--- Start Given data ---
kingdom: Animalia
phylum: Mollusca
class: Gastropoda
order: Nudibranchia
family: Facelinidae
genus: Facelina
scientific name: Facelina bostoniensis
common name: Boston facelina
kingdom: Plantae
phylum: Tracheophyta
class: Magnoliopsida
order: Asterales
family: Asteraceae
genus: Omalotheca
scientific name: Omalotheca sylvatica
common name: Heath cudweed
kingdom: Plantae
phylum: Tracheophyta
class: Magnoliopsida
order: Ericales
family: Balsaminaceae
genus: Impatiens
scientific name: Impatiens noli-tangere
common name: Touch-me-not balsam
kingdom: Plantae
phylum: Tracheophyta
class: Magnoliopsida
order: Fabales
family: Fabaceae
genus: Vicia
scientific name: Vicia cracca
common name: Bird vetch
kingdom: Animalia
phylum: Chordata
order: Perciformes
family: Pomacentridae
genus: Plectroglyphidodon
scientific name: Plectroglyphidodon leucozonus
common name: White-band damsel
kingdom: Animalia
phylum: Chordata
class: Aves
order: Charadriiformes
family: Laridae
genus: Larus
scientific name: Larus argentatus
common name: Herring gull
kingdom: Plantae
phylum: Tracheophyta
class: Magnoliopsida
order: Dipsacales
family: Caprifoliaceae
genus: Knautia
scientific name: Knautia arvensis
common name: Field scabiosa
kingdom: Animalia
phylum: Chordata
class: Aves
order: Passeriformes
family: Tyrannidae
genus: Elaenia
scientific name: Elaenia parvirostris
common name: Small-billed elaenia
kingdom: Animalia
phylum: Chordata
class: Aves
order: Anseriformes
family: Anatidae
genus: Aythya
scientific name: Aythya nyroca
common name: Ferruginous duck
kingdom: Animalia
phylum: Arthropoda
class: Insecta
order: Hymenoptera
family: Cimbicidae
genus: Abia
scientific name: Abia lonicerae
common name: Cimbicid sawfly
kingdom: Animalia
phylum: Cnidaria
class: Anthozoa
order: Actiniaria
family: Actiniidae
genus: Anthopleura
--- End Given data ---
Exercise description: Copy every line of the listing above, keeping each rank and name word for word and in the same order.

Finished exercise:
kingdom: Animalia
phylum: Mollusca
class: Gastropoda
order: Nudibranchia
family: Facelinidae
genus: Facelina
scientific name: Facelina bostoniensis
common name: Boston facelina
kingdom: Plantae
phylum: Tracheophyta
class: Magnoliopsida
order: Asterales
family: Asteraceae
genus: Omalotheca
scientific name: Omalotheca sylvatica
common name: Heath cudweed
kingdom: Plantae
phylum: Tracheophyta
class: Magnoliopsida
order: Ericales
family: Balsaminaceae
genus: Impatiens
scientific name: Impatiens noli-tangere
common name: Touch-me-not balsam
kingdom: Plantae
phylum: Tracheophyta
class: Magnoliopsida
order: Fabales
family: Fabaceae
genus: Vicia
scientific name: Vicia cracca
common name: Bird vetch
kingdom: Animalia
phylum: Chordata
order: Perciformes
family: Pomacentridae
genus: Plectroglyphidodon
scientific name: Plectroglyphidodon leucozonus
common name: White-band damsel
kingdom: Animalia
phylum: Chordata
class: Aves
order: Charadriiformes
family: Laridae
genus: Larus
scientific name: Larus argentatus
common name: Herring gull
kingdom: Plantae
phylum: Tracheophyta
class: Magnoliopsida
order: Dipsacales
family: Caprifoliaceae
genus: Knautia
scientific name: Knautia arvensis
common name: Field scabiosa
kingdom: Animalia
phylum: Chordata
class: Aves
order: Passeriformes
family: Tyrannidae
genus: Elaenia
scientific name: Elaenia parvirostris
common name: Small-billed elaenia
kingdom: Animalia
phylum: Chordata
class: Aves
order: Anseriformes
family: Anatidae
genus: Aythya
scientific name: Aythya nyroca
common name: Ferruginous duck
kingdom: Animalia
phylum: Arthropoda
class: Insecta
order: Hymenoptera
family: Cimbicidae
genus: Abia
scientific name: Abia lonicerae
common name: Cimbicid sawfly
kingdom: Animalia
phylum: Cnidaria
class: Anthozoa
order: Actiniaria
family: Actiniidae
genus: Anthopleura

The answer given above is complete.